他にもヴァイブレーションで劣果実を落とす装置やら柔らかく果汁を破砕するプラスティック製のスクリューなどなど、品質のために押さえるところはきちんと押さえてあります
因みに、発酵もラーゲンものは天然酵母。クラシークと泡は培養酵母で行います。

さて、ステイリッシュな味わいに驚いたブラウアーヴィルトバッハーの赤ですが、製法を聞いて更にビックリ! なんとこのワイナリーに現状で木樽は一切存在しない…つまりこれステンレス熟成なんです! であれば余計に、タンニン・マネジメントの上手さが光ります。けれど、どう考えてもこのBヴィルトバッハーのガビガビのタンニンは空気に触れされて熟成させた方が、綺麗に丸くなるはずです。

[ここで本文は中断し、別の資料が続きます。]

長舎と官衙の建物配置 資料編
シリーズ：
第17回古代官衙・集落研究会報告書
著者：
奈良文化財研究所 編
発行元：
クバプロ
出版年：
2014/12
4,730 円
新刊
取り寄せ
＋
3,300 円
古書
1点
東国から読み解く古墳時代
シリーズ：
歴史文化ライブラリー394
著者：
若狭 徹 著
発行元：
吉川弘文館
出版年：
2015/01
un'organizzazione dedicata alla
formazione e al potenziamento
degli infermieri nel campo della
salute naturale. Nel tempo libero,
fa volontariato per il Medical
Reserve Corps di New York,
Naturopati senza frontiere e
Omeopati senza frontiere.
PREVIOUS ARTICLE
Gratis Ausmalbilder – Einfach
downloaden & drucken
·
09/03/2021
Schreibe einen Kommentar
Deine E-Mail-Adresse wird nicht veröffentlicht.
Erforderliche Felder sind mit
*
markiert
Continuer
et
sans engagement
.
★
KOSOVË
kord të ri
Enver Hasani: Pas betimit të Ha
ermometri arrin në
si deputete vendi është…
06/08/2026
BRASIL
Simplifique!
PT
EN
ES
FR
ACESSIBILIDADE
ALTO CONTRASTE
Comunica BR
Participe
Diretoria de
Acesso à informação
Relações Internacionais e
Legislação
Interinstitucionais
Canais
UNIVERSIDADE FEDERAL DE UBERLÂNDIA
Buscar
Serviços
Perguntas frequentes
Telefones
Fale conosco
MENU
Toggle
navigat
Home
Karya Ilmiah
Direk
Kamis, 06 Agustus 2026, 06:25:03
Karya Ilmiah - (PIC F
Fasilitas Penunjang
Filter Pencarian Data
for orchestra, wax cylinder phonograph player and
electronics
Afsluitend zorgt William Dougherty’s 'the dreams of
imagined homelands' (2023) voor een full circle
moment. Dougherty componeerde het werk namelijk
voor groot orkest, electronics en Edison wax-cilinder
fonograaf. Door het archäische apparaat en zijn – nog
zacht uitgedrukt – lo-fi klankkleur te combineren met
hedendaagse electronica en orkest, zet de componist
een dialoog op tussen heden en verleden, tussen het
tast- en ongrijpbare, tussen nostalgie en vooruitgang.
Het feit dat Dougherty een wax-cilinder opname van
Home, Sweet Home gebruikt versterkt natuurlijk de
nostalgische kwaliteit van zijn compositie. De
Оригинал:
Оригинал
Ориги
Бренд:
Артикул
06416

「Bヴルトバッハーの強靭なタンニンを円やかにするために、熟成は木樽の方がよくありませんか?」 と尋ねると何やら早口で答えてくれたのですが、プリンセスが「????」な顔をしているのを見ると、「見せて上げるよ」と腕を引いて地下セラーに。といってもおそらく今まで倉庫或いはボトルワインの貯蔵庫として使われていたもので、醸造機材などは一切ありません。右側のスペースが空けられており、「ここに大樽を入れて、来年からは赤は樽熟成。赤だけでなくラーゲンヴァインも将来は大樽で寝かせる予定さ。」と話してくれました。
将来は赤とラーゲンヴァインが、この地下セラーで寝かされます。
ステンレス発酵熟成の現時点で、しかもあのブドウからこれだけ滑らかなタンニンを引き出すには、ブドウの収量から熟度、発酵温度やパンチダウンやポンプオーヴァーの頻度ややり方、マセレーション期間、プレスの仕方などなどとてもデリケートなテクニックと匙加減を要求されるはずです。
それら全てについて尋ねることは、もちろん限られた時間とプリンセスの独語力では不可能でしたが、4年のステンレスタンク熟成を経て、素晴らしい果実香味を放つこのワイン、来年からの大樽熟成で熟成期間を減らす積りなのか、熟成容器の変更でどのような風味やテクスチャーの変化を見せるのか、今から非常に気になるワインです!

別れ際、「来年の1月、今年のシルヒャーをゆっくり味わいにおいで。その時は、必ずもっと十分に時間を取るから。君がシルヒャーに大きな興味を持ってくれてとても嬉しいよ。」と言ってギュっとプリンセスの肩を抱きしめてくれたクリスティアン・ライテラー氏。
働き者で誠実、気は優しくて力持ち的な、頼りになるヒト特有のオーラが満開でした。